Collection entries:
▼

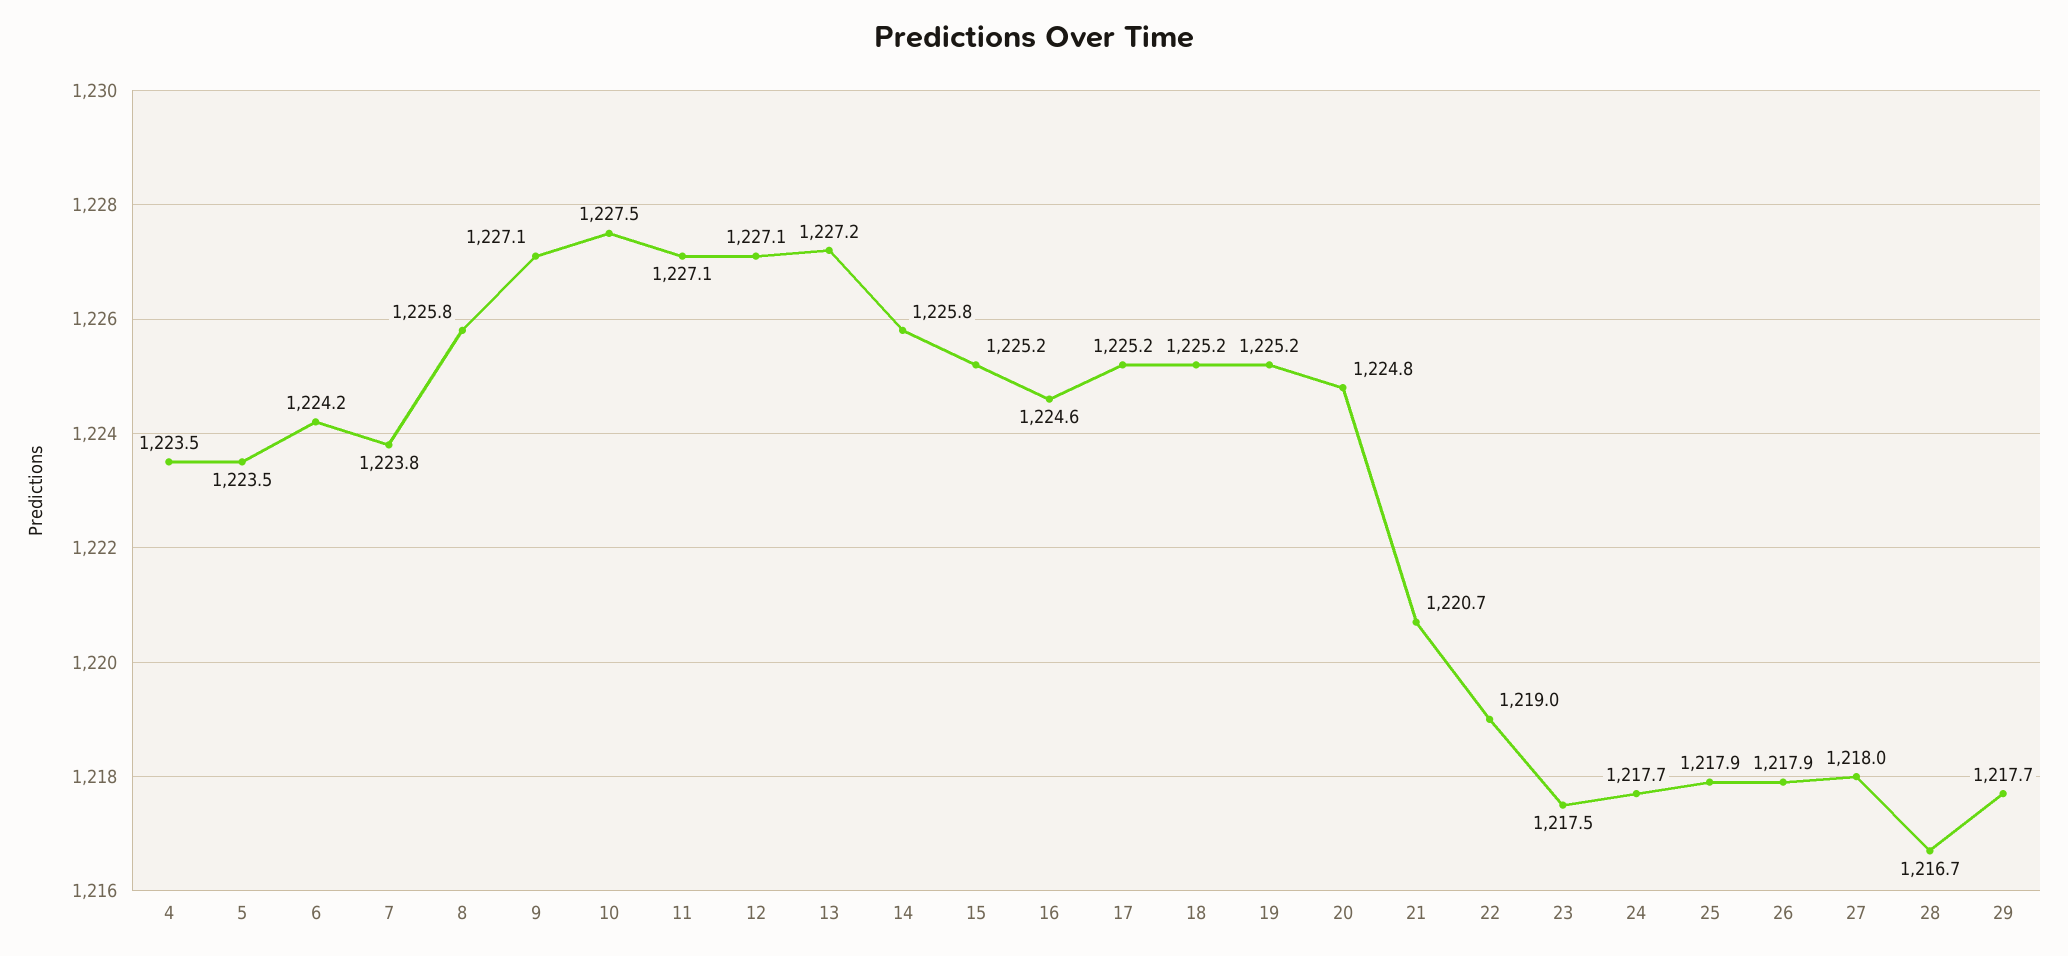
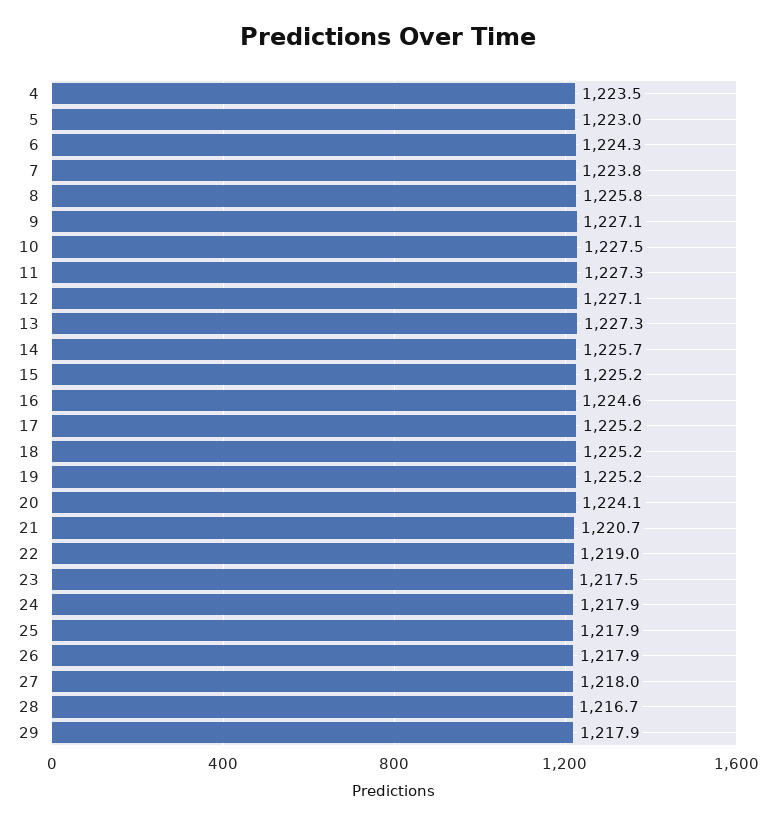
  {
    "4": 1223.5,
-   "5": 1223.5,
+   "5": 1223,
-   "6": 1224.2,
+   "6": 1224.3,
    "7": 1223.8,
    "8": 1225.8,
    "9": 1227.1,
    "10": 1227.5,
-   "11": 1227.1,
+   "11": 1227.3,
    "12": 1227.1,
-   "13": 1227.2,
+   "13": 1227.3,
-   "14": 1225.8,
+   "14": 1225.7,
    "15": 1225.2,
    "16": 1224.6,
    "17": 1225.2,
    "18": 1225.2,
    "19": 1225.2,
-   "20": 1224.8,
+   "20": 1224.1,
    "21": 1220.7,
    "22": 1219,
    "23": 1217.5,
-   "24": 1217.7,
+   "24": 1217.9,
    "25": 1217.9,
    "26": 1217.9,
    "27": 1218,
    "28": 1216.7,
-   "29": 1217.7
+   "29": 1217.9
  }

▲

PROBLEM DETAILS: The records above are to be retyped exactly, with every picture left out.

ANSWER FOR THIS EXERCISE:
  {
    "4": 1223.5,
-   "5": 1223.5,
+   "5": 1223,
-   "6": 1224.2,
+   "6": 1224.3,
    "7": 1223.8,
    "8": 1225.8,
    "9": 1227.1,
    "10": 1227.5,
-   "11": 1227.1,
+   "11": 1227.3,
    "12": 1227.1,
-   "13": 1227.2,
+   "13": 1227.3,
-   "14": 1225.8,
+   "14": 1225.7,
    "15": 1225.2,
    "16": 1224.6,
    "17": 1225.2,
    "18": 1225.2,
    "19": 1225.2,
-   "20": 1224.8,
+   "20": 1224.1,
    "21": 1220.7,
    "22": 1219,
    "23": 1217.5,
-   "24": 1217.7,
+   "24": 1217.9,
    "25": 1217.9,
    "26": 1217.9,
    "27": 1218,
    "28": 1216.7,
-   "29": 1217.7
+   "29": 1217.9
  }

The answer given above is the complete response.